EtcdInsufficientMembers #
Etcd cluster should have an odd number of members
Alert Rule
alert: EtcdInsufficientMembers
annotations:
description: |-
Etcd cluster should have an odd number of members
VALUE = {{ $value }}
LABELS = {{ $labels }}
runbook: https://srerun.github.io/prometheus-alerts/runbooks/etcd-internal/etcdinsufficientmembers/
summary: Etcd insufficient Members (instance {{ $labels.instance }})
expr: count(etcd_server_id) % 2 == 0
for: 0m
labels:
severity: critical
Here is a runbook for the EtcdInsufficientMembers alert:
Meaning #
The EtcdInsufficientMembers alert is triggered when the number of etcd members in the cluster is even. Etcd, a distributed key-value store, requires an odd number of members to maintain a quorum and ensure the cluster’s availability. With an even number of members, the cluster is at risk of becoming unavailable or inconsistent in case of a node failure.
Impact #
If the EtcdInsufficientMembers alert is not addressed, it can lead to:
- Cluster unavailability: With an even number of members, etcd may not be able to achieve a quorum, leading to cluster downtime and data inconsistency.

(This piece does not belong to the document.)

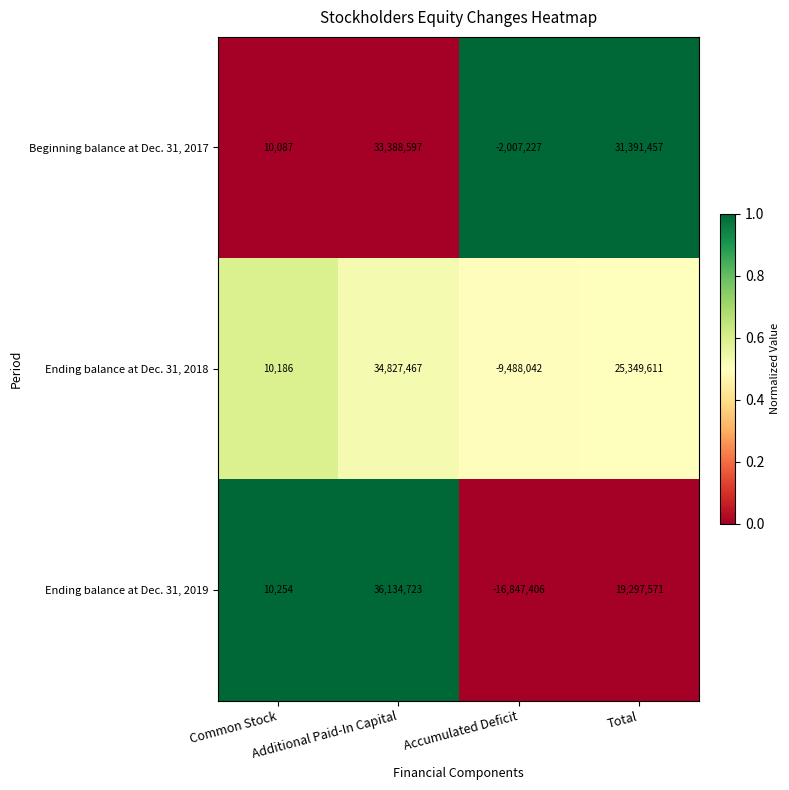

Count the Ending balance at Dec. 31, 2018 values in the range 10186 to 34827467.

3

- Data loss: In the event of a node failure, the cluster may not be able to recover, resulting in data loss or corruption.
Diagnosis #
To diagnose the issue, follow these steps:
- Check the etcd cluster membership: Run the command
etcdctl member list
to verify the current number of members in the cluster. - Identify the missing member: Check the etcd server logs to determine which member is missing or not participating in the cluster.
- Verify etcd configuration: Review the etcd configuration files to ensure that the member count is correctly set and matches the expected number of members.
Mitigation #
To mitigate the issue, follow these steps:
- Add or replace the missing member: Bring up a new etcd member or replace the failed node to restore the odd number of members in the cluster.
- Verify etcd cluster health: Run the command
etcdctl cluster
to verify that the cluster is healthy and all members are participating. - Monitor etcd metrics: Keep a close eye on etcd metrics, such as
etcd_server_id
, to ensure that the cluster remains healthy and available.
Remember to update the etcd configuration files and deployment scripts to prevent similar issues in the future.